Das Team aus Schweizer und deutschen Forschern unter Leitung der Universität Würzburg hat sich eine Kernfrage der Ökologie vorgenommen, die bis heute kontrovers diskutiert wird: Warum gibt es in den Tropen mehr Arten als in höheren Breiten? Und analog: Warum gibt es im Flachland mehr Arten als in der Höhe?
Es gibt dazu verschiedene Hypothesen, die beispielsweise das Nahrungsangebot, die Niederschlagsmenge, Lebensraumstrukturen oder verfügbare Fläche als Ursache für die ungleiche Verteilung der Artenvielfalt sehen. Einer anderen Hypothese zufolge spielt die Temperatur die wichtigste Rolle, weil Stoffwechselprozesse bei Kälte langsamer ablaufen als bei wärmeren Temperaturen. Demnach hängt auch die Artbildung davon ab, wie warm oder kalt ein Lebensraum ist.
Bisherige Studien untersuchten jedoch meist bestimmte Artengruppen, wie Vögel, Ameisen oder Farne in verschiedenen Weltregionen oder in zunehmenden Höhenlagen in den Alpen. Die Ergebnisse stützten dabei mal die eine, mal die andere These.
Artenvielfalt am Kilimandscharo
Finanziert durch den Schweizerischen Nationalfonds und die Deutsche Forschungsgesellschaft führte das Forschungsteam während vier Jahren eine neue Studie am Kilimandscharo durch - einem der grössten Klimagradienten der Erde. Nun berichten sie im Fachblatt "Nature Communications" von den Ergebnissen.
Von den Savannen am Fuss des Berges bis zur Vegetationsgrenze auf eine Höhe von 4550 Metern untersuchten die Forschenden acht Pflanzengruppen und 17 Tiergruppen, wie die Universität Bern am Donnerstag mitteilte. So viele Gruppen wurden demnach nie zuvor parallel untersucht.
"So konnten wir nicht nur den Artenreichtum einzelner Gruppen analysieren, sondern den ganzer Lebensgemeinschaften", erklärte Studienautor Markus Fischer von der Universität Bern gemäss der Mitteilung der Hochschule.
Temperatur setzt die Grenzen
Dabei stellte sich die Temperatur als wichtigster Faktor heraus, um die gesamte Artenvielfalt zu erklären. Je mehr Gruppen von Arten man zusammen betrachte, desto wichtiger sei der Faktor Temperatur, sagte Fischer im Gespräch mit der Nachrichtenagentur sda.

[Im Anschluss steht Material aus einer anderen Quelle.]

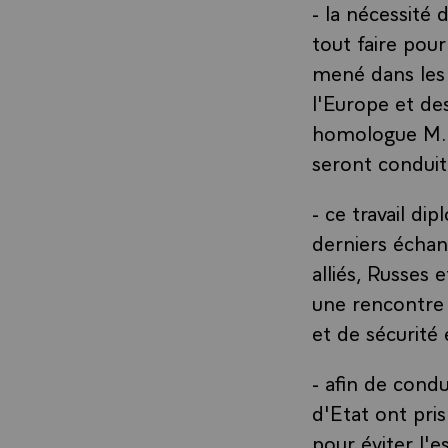
- la nécessité 
tout faire pour
mené dans les 
l'Europe et de
homologue M. L
seront conduite
- ce travail d
derniers échan
alliés, Russes 
une rencontre 
et de sécurité
- afin de condu
d'Etat ont pri
pour éviter l'e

"Auf Ebene einzelner Gruppen kommen auch andere Mechanismen zum Tragen, wie beispielsweise das Nahrungsangebot oder die Struktur der Lebensräume", so Fischer weiter. Das erkläre auch die Ergebnisse früherer Studien, die die Artenvielfalt innerhalb von Gruppen auf solch andere Mechanismen zurückgeführt hatten.
Auch für die Verteilung der Artenvielfalt zwischen Tropen und kälteren Regionen spielen vermutlich weitere Mechanismen eine Rolle. "Von einem Berg, auch wenn es der höchste freistehende Berg der Welt ist, kann man nicht unbedingt auf die ganze Welt schliessen", gab Fischer zu bedenken.
Die Studie spreche jedoch sehr dafür, dass Temperatur die Gesamtartenvielfalt begrenzt. Innerhalb dieser Grenzen bestimmen dann weitere Faktoren mit, wie artenreich verschiedene Gruppen wie Vögel, Ameisen oder Farne in einem Lebensraum vertreten sind.